→ Try it:
Every line from the start of the records below to the line containing "and neck metastatic" should be retyped exactly, that line included, and no others.

→ Information shown:
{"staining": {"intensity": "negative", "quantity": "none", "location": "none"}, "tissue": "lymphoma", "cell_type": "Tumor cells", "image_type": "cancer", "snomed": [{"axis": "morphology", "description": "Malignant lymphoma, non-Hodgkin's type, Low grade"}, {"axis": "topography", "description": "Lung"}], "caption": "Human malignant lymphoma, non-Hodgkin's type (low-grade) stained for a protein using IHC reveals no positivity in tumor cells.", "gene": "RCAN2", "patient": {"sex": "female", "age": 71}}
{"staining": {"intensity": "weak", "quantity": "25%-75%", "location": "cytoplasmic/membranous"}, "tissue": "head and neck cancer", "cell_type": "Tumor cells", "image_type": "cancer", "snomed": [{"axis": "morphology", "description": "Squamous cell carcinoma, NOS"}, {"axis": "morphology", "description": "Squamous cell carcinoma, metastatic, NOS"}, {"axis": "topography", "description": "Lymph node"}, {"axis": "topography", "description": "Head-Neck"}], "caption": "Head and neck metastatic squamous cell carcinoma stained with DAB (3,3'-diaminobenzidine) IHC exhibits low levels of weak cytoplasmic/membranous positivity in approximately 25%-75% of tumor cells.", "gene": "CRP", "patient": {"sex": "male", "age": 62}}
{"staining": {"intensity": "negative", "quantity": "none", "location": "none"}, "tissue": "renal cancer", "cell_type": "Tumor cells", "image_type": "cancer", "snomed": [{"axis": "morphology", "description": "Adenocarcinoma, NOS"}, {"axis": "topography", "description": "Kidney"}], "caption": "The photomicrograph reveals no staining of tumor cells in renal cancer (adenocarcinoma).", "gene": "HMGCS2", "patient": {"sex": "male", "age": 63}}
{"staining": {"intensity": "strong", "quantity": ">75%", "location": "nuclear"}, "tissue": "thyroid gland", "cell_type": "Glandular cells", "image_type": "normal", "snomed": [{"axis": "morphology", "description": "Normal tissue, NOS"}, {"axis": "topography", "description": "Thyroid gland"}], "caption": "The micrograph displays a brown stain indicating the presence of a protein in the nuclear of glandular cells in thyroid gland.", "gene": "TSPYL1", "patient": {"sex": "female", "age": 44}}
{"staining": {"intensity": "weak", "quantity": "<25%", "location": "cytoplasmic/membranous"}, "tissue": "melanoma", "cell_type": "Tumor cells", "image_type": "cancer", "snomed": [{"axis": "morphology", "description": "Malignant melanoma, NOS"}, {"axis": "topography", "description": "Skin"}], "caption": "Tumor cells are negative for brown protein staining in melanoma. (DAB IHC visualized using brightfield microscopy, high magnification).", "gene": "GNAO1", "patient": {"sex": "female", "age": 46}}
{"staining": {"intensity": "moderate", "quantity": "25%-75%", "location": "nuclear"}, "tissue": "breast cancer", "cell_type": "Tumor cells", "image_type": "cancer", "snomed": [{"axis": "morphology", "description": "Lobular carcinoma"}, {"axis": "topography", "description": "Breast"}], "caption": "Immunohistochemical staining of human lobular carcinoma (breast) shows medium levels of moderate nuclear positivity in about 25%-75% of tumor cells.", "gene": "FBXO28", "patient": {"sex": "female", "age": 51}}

→ Response to this task:
{"staining": {"intensity": "negative", "quantity": "none", "location": "none"}, "tissue": "lymphoma", "cell_type": "Tumor cells", "image_type": "cancer", "snomed": [{"axis": "morphology", "description": "Malignant lymphoma, non-Hodgkin's type, Low grade"}, {"axis": "topography", "description": "Lung"}], "caption": "Human malignant lymphoma, non-Hodgkin's type (low-grade) stained for a protein using IHC reveals no positivity in tumor cells.", "gene": "RCAN2", "patient": {"sex": "female", "age": 71}}
{"staining": {"intensity": "weak", "quantity": "25%-75%", "location": "cytoplasmic/membranous"}, "tissue": "head and neck cancer", "cell_type": "Tumor cells", "image_type": "cancer", "snomed": [{"axis": "morphology", "description": "Squamous cell carcinoma, NOS"}, {"axis": "morphology", "description": "Squamous cell carcinoma, metastatic, NOS"}, {"axis": "topography", "description": "Lymph node"}, {"axis": "topography", "description": "Head-Neck"}], "caption": "Head and neck metastatic squamous cell carcinoma stained with DAB (3,3'-diaminobenzidine) IHC exhibits low levels of weak cytoplasmic/membranous positivity in approximately 25%-75% of tumor cells.", "gene": "CRP", "patient": {"sex": "male", "age": 62}}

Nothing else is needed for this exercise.